A Dual-Plane Fluoroscopy Study for Hip Femoracetabular Impingement

Femoroacetabular impingement is one common cause of hip pain and osteoarthritis. Three recognized patterns of lesion (cam, pincer, and mixed) have been recently described. In cam deformity, increased volume of bone in the head/neck junction and decreased head off-set to promote pathological contact of the femur to the anterior rim of the acetabulum, leading to intra-articular soft tissue damage (labral tears, chondral lesion). In pincer deformity, the acetabulum is prominent in its anterior portion. The conflict between bone structures occurs in extreme range of motions such as flexion, abduction, and/or internal rotation. Direct correlation between the zone of conflict and articular damage has been demonstrated by some studies. In the presence of that conflict with repetitive movements and load, the cartilage and the labrum, which are weaker than bone, will eventually fail. That explains why those lesions are more often diagnosed earlier in physically active people.

The treatment of this condition is based on the resection of the bone deformities in order to allow the most congruent range of articular motion, without the occurrence of further conflict. This treatment approach has been proved to be effective to relieve pain and resume function in short- and mid-term follow-up times both after arthroscopic and open surgeries. However, whether the treatment of this condition will be able to prevent the progression to articular degeneration is a question still to be answered. While long-term results (15 to 20 years) are not readily available, other indirect methods to evaluate the efficacy of that procedure can be performed immediately. Assessing whether the treatment is able to modify positively the joint biomechanics is feasible.

Our hypothesis is that, for painful range of motion, femoral head deformities cause a measurable decrease in the joint space and therefore increased articular pressure and shear forces. We believe that surgical treatment of FAI is able to increase range of motion and solve the conflict between the femur and the acetabulum, providing a measurable improvement of the articular space during the previously painful range of motion.

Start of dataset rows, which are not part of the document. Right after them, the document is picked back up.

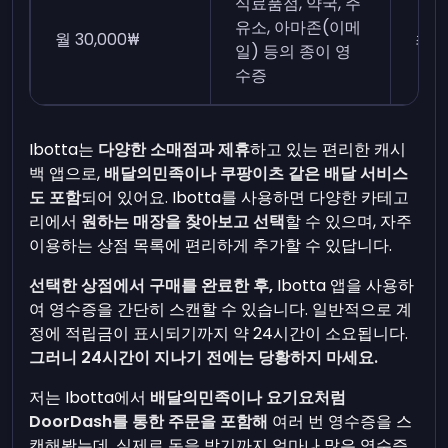
식료품점, 약국, 주
유소, 아마존(이메
월 30,000₩
최근
일) 등의 종이 영
수증
Ibotta는
다양한 소매점과 제휴
하고 있는 편리한 캐시
백 앱으로,
배달의민족이나 쿠팡이츠 같은 배달 서비스
도 포함
되어 있어요. Ibotta를 사용하면 다양한 카테고
리에서
원하는 매장을 찾아보고 선택
할 수 있으며, 자주
이용하는 상점 목록에 편리하게 추가할 수 있답니다.
선택한 상점에서 구매를 완료한 후,
Ibotta 앱을 사용하
여 영수증을 간단히 스캔할 수 있습니다. 일반적으로 계
정에 적립금이 표시되기까지 약 24시간이 소요됩니다.
그러니 24시간이 지나기 전에는 당황하지 마세요.
저는 Ibotta에서
배달의민족이나 요기요처럼
DoorDash를 통한 주문을 포함해
여러 번 영수증을 스
캔해봤는데, 실제로 돈을 받기까지 얼마나 많은 영수증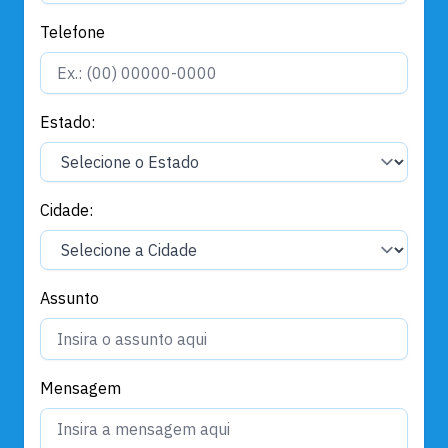
Telefone
Estado:
Cidade:
Assunto
Mensagem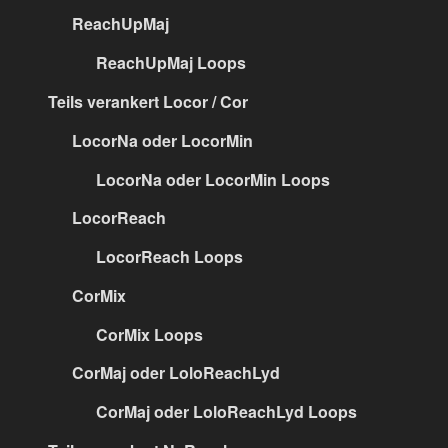
ReachUpMaj
ReachUpMaj Loops
Teils verankert Locor / Cor
LocorNa oder LocorMin
LocorNa oder LocorMin Loops
LocorReach
LocorReach Loops
CorMix
CorMix Loops
CorMaj oder LoloReachLyd
CorMaj oder LoloReachLyd Loops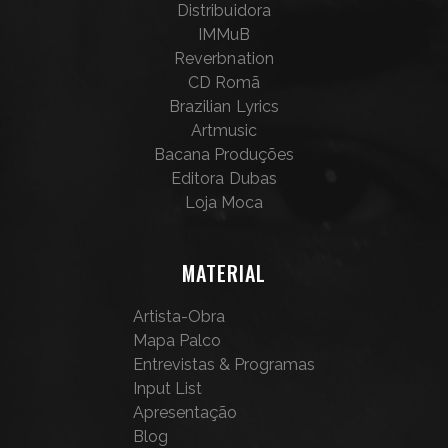
Distribuidora
IMMuB
Reverbnation
CD Romã
Brazilian Lyrics
Artmusic
Bacana Produções
Editora Dubas
Loja Moca
MATERIAL
Artista-Obra
Mapa Palco
Entrevistas & Programas
Input List
Apresentação
Blog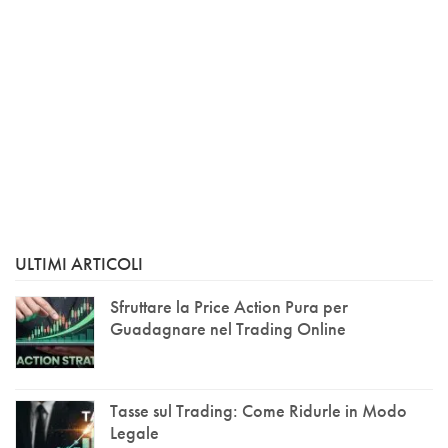
ULTIMI ARTICOLI
Sfruttare la Price Action Pura per
Guadagnare nel Trading Online
Tasse sul Trading: Come Ridurle in Modo
Legale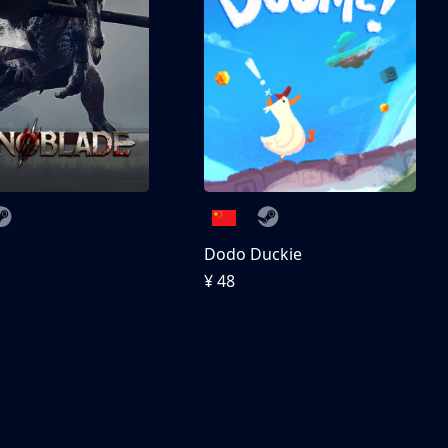
刀
Dodo Duckie
¥ 48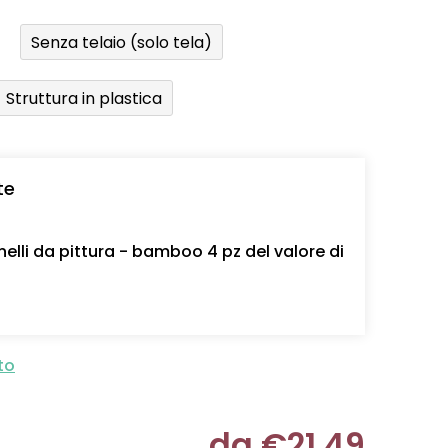
Senza telaio (solo tela)
Struttura in plastica
te
nelli da pittura - bamboo 4 pz del valore di
to
da
€21,49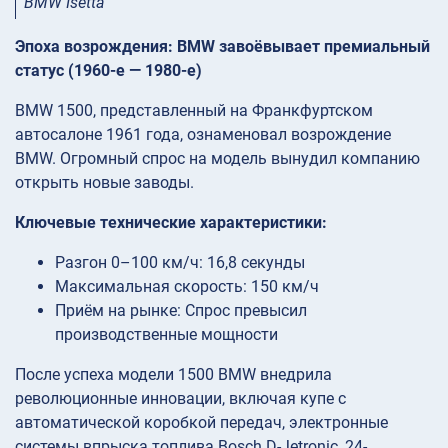
BMW Isetta
Эпоха возрождения: BMW завоёвывает премиальный
статус (1960-е — 1980-е)
BMW 1500, представленный на Франкфуртском
автосалоне 1961 года, ознаменовал возрождение
BMW. Огромный спрос на модель вынудил компанию
открыть новые заводы.
Ключевые технические характеристики:
Разгон 0–100 км/ч: 16,8 секунды
Максимальная скорость: 150 км/ч
Приём на рынке: Спрос превысил
производственные мощности
После успеха модели 1500 BMW внедрила
революционные инновации, включая купе с
автоматической коробкой передач, электронные
системы впрыска топлива Bosch D-Jetronic, 24-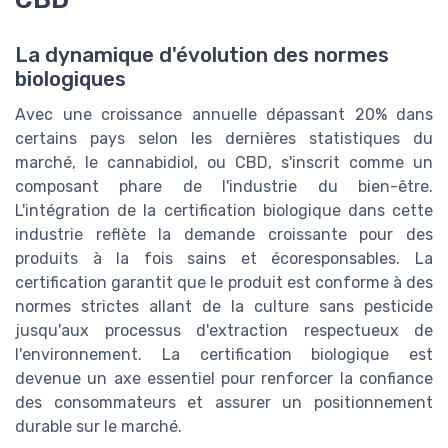
La dynamique d'évolution des normes
biologiques
Avec une croissance annuelle dépassant 20% dans
certains pays selon les dernières statistiques du
marché, le cannabidiol, ou CBD, s'inscrit comme un
composant phare de l'industrie du bien-être.
L'intégration de la certification biologique dans cette
industrie reflète la demande croissante pour des
produits à la fois sains et écoresponsables. La
certification garantit que le produit est conforme à des
normes strictes allant de la culture sans pesticide
jusqu'aux processus d'extraction respectueux de
l'environnement. La certification biologique est
devenue un axe essentiel pour renforcer la confiance
des consommateurs et assurer un positionnement
durable sur le marché.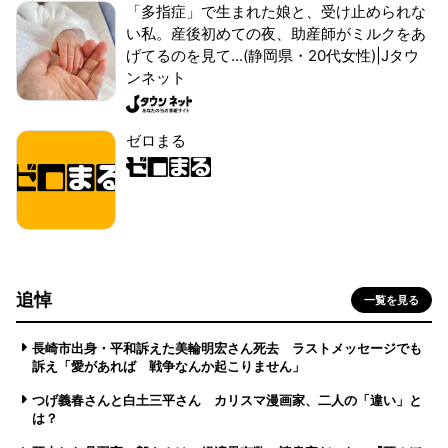
「多指症」で生まれた娘と、受け止められな
い私。産後初めての夜、助産師がミルクをあ
げてるのを見て...(静岡県・20代女性)|Jタウ
ンネット
ゼロまる
追悼
一覧を見る
長崎市出身・平和訴えた美輪明宏さん死去 ラストメッセージでも
訴え「愛があれば 戦争なんか起こりません」
つげ義春さんと白土三平さん カリスマ漫画家、二人の「違い」と
は？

In a prospective study, patients with cam impingement will be enrolled and evaluated preoperatively and eight weeks after surgery. Computed tomographies will be obtained for each patient in order to provide a model to the computer software. The articular space of the hip will be then assessed in rest position and at painful range of motion during squat exercises by a dual-plane fluoroscopy system. Additionally, electromyography and 3-D motion analysis using retro-reflective markers and synchronized cameras will be obtained to provide additional information on the musculoskeletal dynamics of those patients. Computer analysis will be carried on to determine the possible differences in articular space for determined ranges of motion between pre- and postoperative status.

The importance of this original study is to determine the dynamics of the articular space in painful hip range of motion on FAI patients. This will allow better understanding of the injury mechanism of softtissues within the joint. Additionally, it will provide biomechanical evidence of the potential long-term benefits of treatment of patients with FAI, indicating the advantages of early treatment of patients with such deformities.